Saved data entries
◇ ◇ ◇ ◇
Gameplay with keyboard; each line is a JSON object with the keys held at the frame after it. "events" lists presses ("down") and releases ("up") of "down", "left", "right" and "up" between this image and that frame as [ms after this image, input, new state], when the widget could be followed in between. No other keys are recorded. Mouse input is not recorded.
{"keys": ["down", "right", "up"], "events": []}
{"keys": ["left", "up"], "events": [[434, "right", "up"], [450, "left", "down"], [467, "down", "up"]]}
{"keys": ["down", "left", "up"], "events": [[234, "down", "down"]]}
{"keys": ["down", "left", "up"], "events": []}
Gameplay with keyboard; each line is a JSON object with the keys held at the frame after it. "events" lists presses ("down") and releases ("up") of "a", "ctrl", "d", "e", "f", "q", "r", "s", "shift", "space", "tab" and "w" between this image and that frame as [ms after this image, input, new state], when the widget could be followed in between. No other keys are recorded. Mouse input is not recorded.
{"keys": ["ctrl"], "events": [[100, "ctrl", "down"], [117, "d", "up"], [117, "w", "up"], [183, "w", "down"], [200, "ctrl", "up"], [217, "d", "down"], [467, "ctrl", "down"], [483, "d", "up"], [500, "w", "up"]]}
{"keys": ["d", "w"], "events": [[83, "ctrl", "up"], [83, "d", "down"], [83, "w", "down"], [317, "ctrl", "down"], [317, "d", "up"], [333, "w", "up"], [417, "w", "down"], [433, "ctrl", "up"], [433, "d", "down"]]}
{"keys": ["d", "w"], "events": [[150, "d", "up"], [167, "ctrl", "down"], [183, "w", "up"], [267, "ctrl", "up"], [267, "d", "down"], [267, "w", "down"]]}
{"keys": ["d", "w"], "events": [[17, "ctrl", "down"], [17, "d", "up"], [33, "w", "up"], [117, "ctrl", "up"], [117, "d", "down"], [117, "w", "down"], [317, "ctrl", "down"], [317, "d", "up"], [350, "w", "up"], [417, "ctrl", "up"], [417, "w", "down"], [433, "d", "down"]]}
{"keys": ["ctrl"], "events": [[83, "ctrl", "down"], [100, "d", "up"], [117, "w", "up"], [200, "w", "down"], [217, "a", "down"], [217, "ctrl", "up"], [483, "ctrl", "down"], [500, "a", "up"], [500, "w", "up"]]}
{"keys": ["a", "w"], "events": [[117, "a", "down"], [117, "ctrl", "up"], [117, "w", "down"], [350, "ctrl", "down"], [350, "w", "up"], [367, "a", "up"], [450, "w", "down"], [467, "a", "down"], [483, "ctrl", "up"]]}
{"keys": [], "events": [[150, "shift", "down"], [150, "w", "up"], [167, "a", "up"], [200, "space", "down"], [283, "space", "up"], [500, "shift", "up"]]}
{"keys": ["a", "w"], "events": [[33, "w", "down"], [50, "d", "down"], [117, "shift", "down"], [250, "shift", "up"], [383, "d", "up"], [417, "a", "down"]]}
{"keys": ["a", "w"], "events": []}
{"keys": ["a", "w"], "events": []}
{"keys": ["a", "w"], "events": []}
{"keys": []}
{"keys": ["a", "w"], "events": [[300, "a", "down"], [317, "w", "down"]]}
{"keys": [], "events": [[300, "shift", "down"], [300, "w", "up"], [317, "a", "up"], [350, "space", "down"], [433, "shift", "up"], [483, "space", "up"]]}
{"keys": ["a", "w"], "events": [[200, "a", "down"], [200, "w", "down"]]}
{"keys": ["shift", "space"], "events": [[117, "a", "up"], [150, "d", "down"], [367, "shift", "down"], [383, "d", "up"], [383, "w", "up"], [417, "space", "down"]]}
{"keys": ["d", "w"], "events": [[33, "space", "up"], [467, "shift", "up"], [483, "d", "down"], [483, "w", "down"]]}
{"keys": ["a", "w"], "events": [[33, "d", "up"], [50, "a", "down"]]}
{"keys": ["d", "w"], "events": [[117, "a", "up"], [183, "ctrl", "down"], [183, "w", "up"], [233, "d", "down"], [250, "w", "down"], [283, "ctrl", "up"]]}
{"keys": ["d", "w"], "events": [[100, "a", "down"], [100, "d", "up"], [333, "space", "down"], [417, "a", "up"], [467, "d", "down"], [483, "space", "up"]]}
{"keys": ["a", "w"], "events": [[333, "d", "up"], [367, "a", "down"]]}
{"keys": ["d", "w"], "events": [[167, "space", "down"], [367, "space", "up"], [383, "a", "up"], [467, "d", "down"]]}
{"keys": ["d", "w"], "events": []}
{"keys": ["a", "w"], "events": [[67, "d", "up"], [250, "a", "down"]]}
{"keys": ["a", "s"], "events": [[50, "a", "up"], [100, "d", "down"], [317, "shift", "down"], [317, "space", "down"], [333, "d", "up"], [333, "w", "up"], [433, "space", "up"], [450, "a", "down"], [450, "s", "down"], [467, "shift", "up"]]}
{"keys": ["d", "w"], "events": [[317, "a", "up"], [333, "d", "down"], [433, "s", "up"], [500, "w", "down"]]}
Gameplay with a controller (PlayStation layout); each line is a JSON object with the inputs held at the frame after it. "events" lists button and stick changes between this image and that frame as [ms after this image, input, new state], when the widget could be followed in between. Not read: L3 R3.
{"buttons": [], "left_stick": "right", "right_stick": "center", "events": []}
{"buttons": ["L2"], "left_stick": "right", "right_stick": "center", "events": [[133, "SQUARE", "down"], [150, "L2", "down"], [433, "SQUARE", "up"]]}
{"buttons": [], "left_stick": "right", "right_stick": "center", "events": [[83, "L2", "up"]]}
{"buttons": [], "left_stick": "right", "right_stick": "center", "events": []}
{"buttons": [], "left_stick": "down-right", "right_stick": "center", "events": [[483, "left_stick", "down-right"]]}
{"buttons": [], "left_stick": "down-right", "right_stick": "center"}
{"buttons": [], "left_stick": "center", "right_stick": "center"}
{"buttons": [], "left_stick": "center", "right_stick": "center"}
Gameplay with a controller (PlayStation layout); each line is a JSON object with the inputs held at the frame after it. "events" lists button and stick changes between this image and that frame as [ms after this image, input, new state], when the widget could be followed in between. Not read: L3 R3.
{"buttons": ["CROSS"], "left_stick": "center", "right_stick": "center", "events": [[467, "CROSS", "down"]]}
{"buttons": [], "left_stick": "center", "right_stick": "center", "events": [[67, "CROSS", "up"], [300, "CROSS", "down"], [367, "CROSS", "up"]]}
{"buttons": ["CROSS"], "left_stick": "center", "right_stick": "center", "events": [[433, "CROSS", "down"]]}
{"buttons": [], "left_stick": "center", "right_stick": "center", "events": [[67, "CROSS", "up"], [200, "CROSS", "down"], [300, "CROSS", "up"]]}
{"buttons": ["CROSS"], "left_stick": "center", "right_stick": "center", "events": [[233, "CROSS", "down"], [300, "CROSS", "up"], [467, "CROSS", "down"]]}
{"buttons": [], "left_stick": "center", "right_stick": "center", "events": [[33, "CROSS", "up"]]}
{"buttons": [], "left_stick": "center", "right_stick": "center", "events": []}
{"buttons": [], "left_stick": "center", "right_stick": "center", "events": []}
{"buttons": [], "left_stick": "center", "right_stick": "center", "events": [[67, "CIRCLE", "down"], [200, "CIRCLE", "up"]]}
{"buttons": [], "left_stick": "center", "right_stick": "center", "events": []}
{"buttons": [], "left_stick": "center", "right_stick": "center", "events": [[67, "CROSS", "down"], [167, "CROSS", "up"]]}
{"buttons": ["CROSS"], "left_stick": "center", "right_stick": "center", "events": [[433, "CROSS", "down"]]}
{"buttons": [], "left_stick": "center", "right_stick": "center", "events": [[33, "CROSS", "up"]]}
◇ ◇ ◇ ◇
Work item |
Each line above is to be restated exactly as it stands.

Written response |
Gameplay with keyboard; each line is a JSON object with the keys held at the frame after it. "events" lists presses ("down") and releases ("up") of "down", "left", "right" and "up" between this image and that frame as [ms after this image, input, new state], when the widget could be followed in between. No other keys are recorded. Mouse input is not recorded.
{"keys": ["down", "right", "up"], "events": []}
{"keys": ["left", "up"], "events": [[434, "right", "up"], [450, "left", "down"], [467, "down", "up"]]}
{"keys": ["down", "left", "up"], "events": [[234, "down", "down"]]}
{"keys": ["down", "left", "up"], "events": []}
Gameplay with keyboard; each line is a JSON object with the keys held at the frame after it. "events" lists presses ("down") and releases ("up") of "a", "ctrl", "d", "e", "f", "q", "r", "s", "shift", "space", "tab" and "w" between this image and that frame as [ms after this image, input, new state], when the widget could be followed in between. No other keys are recorded. Mouse input is not recorded.
{"keys": ["ctrl"], "events": [[100, "ctrl", "down"], [117, "d", "up"], [117, "w", "up"], [183, "w", "down"], [200, "ctrl", "up"], [217, "d", "down"], [467, "ctrl", "down"], [483, "d", "up"], [500, "w", "up"]]}
{"keys": ["d", "w"], "events": [[83, "ctrl", "up"], [83, "d", "down"], [83, "w", "down"], [317, "ctrl", "down"], [317, "d", "up"], [333, "w", "up"], [417, "w", "down"], [433, "ctrl", "up"], [433, "d", "down"]]}
{"keys": ["d", "w"], "events": [[150, "d", "up"], [167, "ctrl", "down"], [183, "w", "up"], [267, "ctrl", "up"], [267, "d", "down"], [267, "w", "down"]]}
{"keys": ["d", "w"], "events": [[17, "ctrl", "down"], [17, "d", "up"], [33, "w", "up"], [117, "ctrl", "up"], [117, "d", "down"], [117, "w", "down"], [317, "ctrl", "down"], [317, "d", "up"], [350, "w", "up"], [417, "ctrl", "up"], [417, "w", "down"], [433, "d", "down"]]}
{"keys": ["ctrl"], "events": [[83, "ctrl", "down"], [100, "d", "up"], [117, "w", "up"], [200, "w", "down"], [217, "a", "down"], [217, "ctrl", "up"], [483, "ctrl", "down"], [500, "a", "up"], [500, "w", "up"]]}
{"keys": ["a", "w"], "events": [[117, "a", "down"], [117, "ctrl", "up"], [117, "w", "down"], [350, "ctrl", "down"], [350, "w", "up"], [367, "a", "up"], [450, "w", "down"], [467, "a", "down"], [483, "ctrl", "up"]]}
{"keys": [], "events": [[150, "shift", "down"], [150, "w", "up"], [167, "a", "up"], [200, "space", "down"], [283, "space", "up"], [500, "shift", "up"]]}
{"keys": ["a", "w"], "events": [[33, "w", "down"], [50, "d", "down"], [117, "shift", "down"], [250, "shift", "up"], [383, "d", "up"], [417, "a", "down"]]}
{"keys": ["a", "w"], "events": []}
{"keys": ["a", "w"], "events": []}
{"keys": ["a", "w"], "events": []}
{"keys": []}
{"keys": ["a", "w"], "events": [[300, "a", "down"], [317, "w", "down"]]}
{"keys": [], "events": [[300, "shift", "down"], [300, "w", "up"], [317, "a", "up"], [350, "space", "down"], [433, "shift", "up"], [483, "space", "up"]]}
{"keys": ["a", "w"], "events": [[200, "a", "down"], [200, "w", "down"]]}
{"keys": ["shift", "space"], "events": [[117, "a", "up"], [150, "d", "down"], [367, "shift", "down"], [383, "d", "up"], [383, "w", "up"], [417, "space", "down"]]}
{"keys": ["d", "w"], "events": [[33, "space", "up"], [467, "shift", "up"], [483, "d", "down"], [483, "w", "down"]]}
{"keys": ["a", "w"], "events": [[33, "d", "up"], [50, "a", "down"]]}
{"keys": ["d", "w"], "events": [[117, "a", "up"], [183, "ctrl", "down"], [183, "w", "up"], [233, "d", "down"], [250, "w", "down"], [283, "ctrl", "up"]]}
{"keys": ["d", "w"], "events": [[100, "a", "down"], [100, "d", "up"], [333, "space", "down"], [417, "a", "up"], [467, "d", "down"], [483, "space", "up"]]}
{"keys": ["a", "w"], "events": [[333, "d", "up"], [367, "a", "down"]]}
{"keys": ["d", "w"], "events": [[167, "space", "down"], [367, "space", "up"], [383, "a", "up"], [467, "d", "down"]]}
{"keys": ["d", "w"], "events": []}
{"keys": ["a", "w"], "events": [[67, "d", "up"], [250, "a", "down"]]}
{"keys": ["a", "s"], "events": [[50, "a", "up"], [100, "d", "down"], [317, "shift", "down"], [317, "space", "down"], [333, "d", "up"], [333, "w", "up"], [433, "space", "up"], [450, "a", "down"], [450, "s", "down"], [467, "shift", "up"]]}
{"keys": ["d", "w"], "events": [[317, "a", "up"], [333, "d", "down"], [433, "s", "up"], [500, "w", "down"]]}
Gameplay with a controller (PlayStation layout); each line is a JSON object with the inputs held at the frame after it. "events" lists button and stick changes between this image and that frame as [ms after this image, input, new state], when the widget could be followed in between. Not read: L3 R3.
{"buttons": [], "left_stick": "right", "right_stick": "center", "events": []}
{"buttons": ["L2"], "left_stick": "right", "right_stick": "center", "events": [[133, "SQUARE", "down"], [150, "L2", "down"], [433, "SQUARE", "up"]]}
{"buttons": [], "left_stick": "right", "right_stick": "center", "events": [[83, "L2", "up"]]}
{"buttons": [], "left_stick": "right", "right_stick": "center", "events": []}
{"buttons": [], "left_stick": "down-right", "right_stick": "center", "events": [[483, "left_stick", "down-right"]]}
{"buttons": [], "left_stick": "down-right", "right_stick": "center"}
{"buttons": [], "left_stick": "center", "right_stick": "center"}
{"buttons": [], "left_stick": "center", "right_stick": "center"}
Gameplay with a controller (PlayStation layout); each line is a JSON object with the inputs held at the frame after it. "events" lists button and stick changes between this image and that frame as [ms after this image, input, new state], when the widget could be followed in between. Not read: L3 R3.
{"buttons": ["CROSS"], "left_stick": "center", "right_stick": "center", "events": [[467, "CROSS", "down"]]}
{"buttons": [], "left_stick": "center", "right_stick": "center", "events": [[67, "CROSS", "up"], [300, "CROSS", "down"], [367, "CROSS", "up"]]}
{"buttons": ["CROSS"], "left_stick": "center", "right_stick": "center", "events": [[433, "CROSS", "down"]]}
{"buttons": [], "left_stick": "center", "right_stick": "center", "events": [[67, "CROSS", "up"], [200, "CROSS", "down"], [300, "CROSS", "up"]]}
{"buttons": ["CROSS"], "left_stick": "center", "right_stick": "center", "events": [[233, "CROSS", "down"], [300, "CROSS", "up"], [467, "CROSS", "down"]]}
{"buttons": [], "left_stick": "center", "right_stick": "center", "events": [[33, "CROSS", "up"]]}
{"buttons": [], "left_stick": "center", "right_stick": "center", "events": []}
{"buttons": [], "left_stick": "center", "right_stick": "center", "events": []}
{"buttons": [], "left_stick": "center", "right_stick": "center", "events": [[67, "CIRCLE", "down"], [200, "CIRCLE", "up"]]}
{"buttons": [], "left_stick": "center", "right_stick": "center", "events": []}
{"buttons": [], "left_stick": "center", "right_stick": "center", "events": [[67, "CROSS", "down"], [167, "CROSS", "up"]]}
{"buttons": ["CROSS"], "left_stick": "center", "right_stick": "center", "events": [[433, "CROSS", "down"]]}
{"buttons": [], "left_stick": "center", "right_stick": "center", "events": [[33, "CROSS", "up"]]}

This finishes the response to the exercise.